Animal breeding, for anyone choosing to pursue it, can be anything from a serious hobby, indulged in for personal reasons of achieving better quality in one’s pets; a part-time business of breeding and selling pets; to a serious and sophisticated profession and livelihood. The demand for a diverse range and quality of livestock and pets is on the increase, and has, in fact, risen rapidly during the early years of the twenty-first century, especially in the developing world. This has caused the breeding of farm and domestic pet animals to become an increasingly important sector.
At its best, animal breeding is a perfect blend of science and art. Any truly skilled breeder has to have a good knowledge base of animal genetics and health issues, as well as the purpose for which the animal is likely to be used. At its worst, however, animal breeding can often be a slip-shod sort of enterprise whose major concern is pure profit, and little attention is paid to the health and welfare of the animals. This sort of breeding is most common in pet breeding often done by random and ignorant breeders and conducted on a small scale. There are also mass breeding programs like puppy mills carried out by larger businesses where the animals are treated as little more than puppy-making machines.
There are, however, many excellent small-scale breeding programs run from peoples’ homes as well as profitable large-scale operations that are run by knowledgeable staff with good veterinary care for the animals.

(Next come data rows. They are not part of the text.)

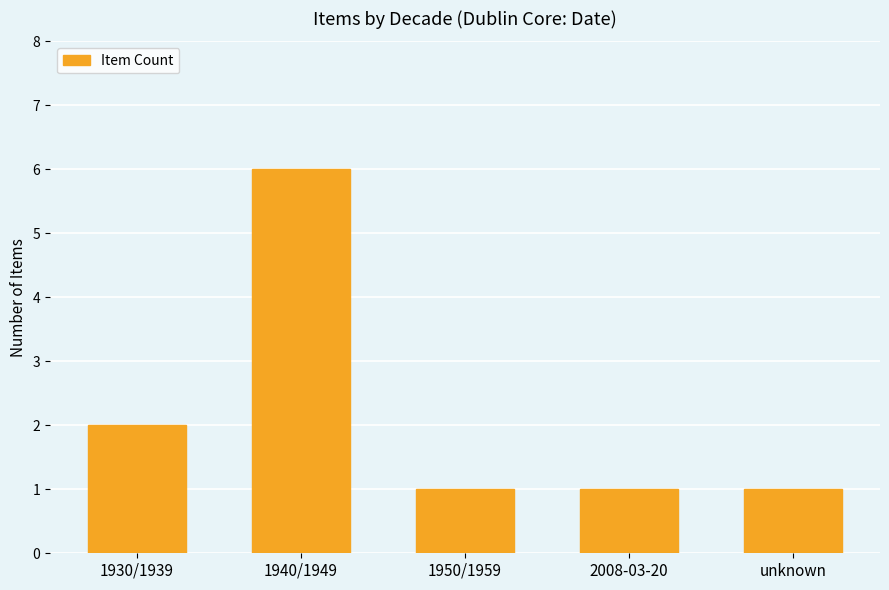

Is it true that the value at unknown is 1?

True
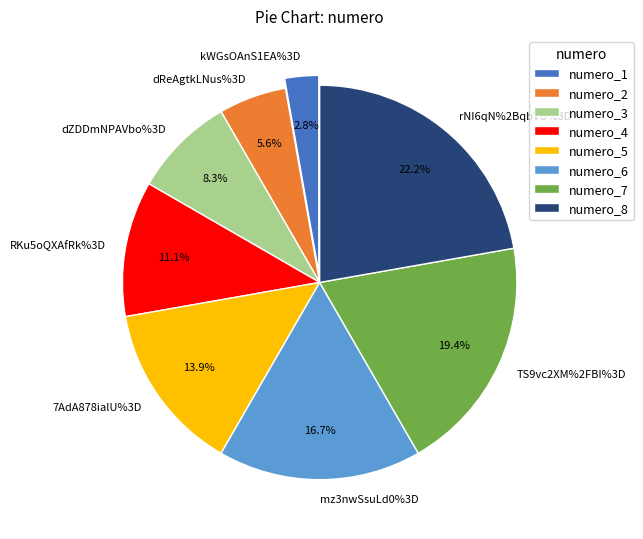

To the nearest percent, what is the difference between the kWGsOAnS1EA%3D and TS9vc2XM%2FBI%3D slice percentages?

17%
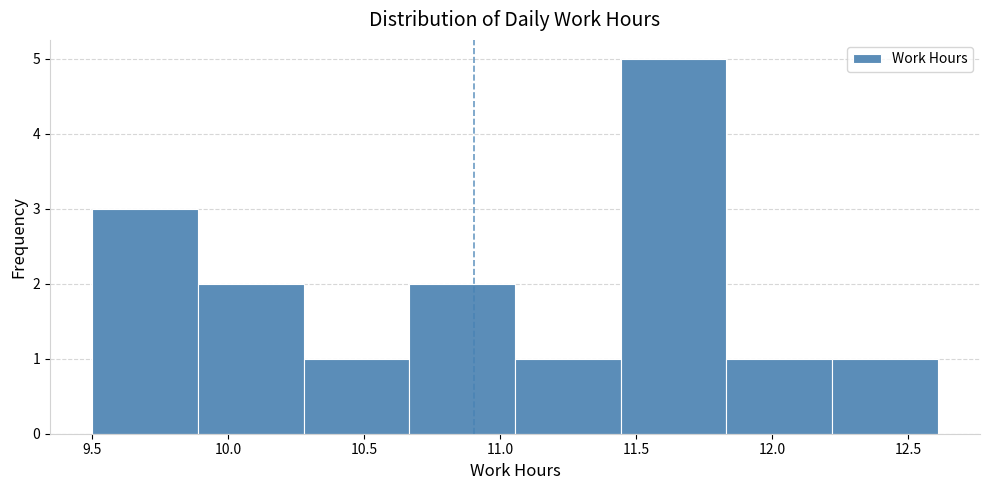

Which range on the x-axis has the tallest bar?

11.45 to 11.85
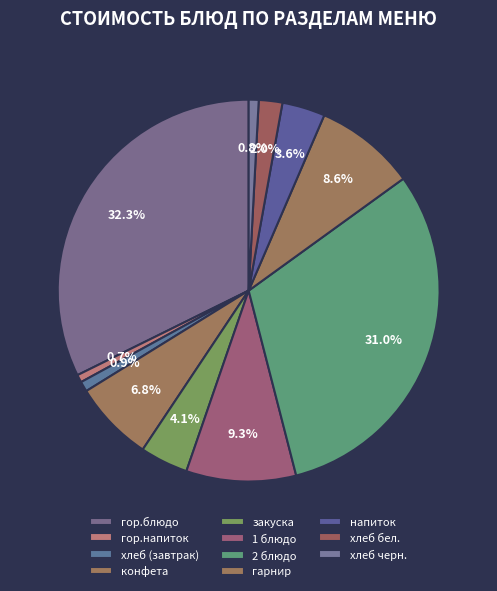

Do конфета and 1 блюдо together represent more than half of the pie?

No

During much of the twentieth century, animal breeding activity in the western nations had disregarded the rest of the animal genetic resources in other countries. However, as demand has increased, the use and development of a range of local breeds, adapted to the specific climate, has increased. In this changed world scenario of the intensification demand and a much larger and progressively more affluent human population in these nations, animal agriculture has intensified in most available production environments, to meet these newly emerging twenty-first-century demands.
The essential need of today is to realize the possibility of sustainable animal breeding using locally adapted genetic resources and animal species, which are in use by the lower-input production environments of the developing world.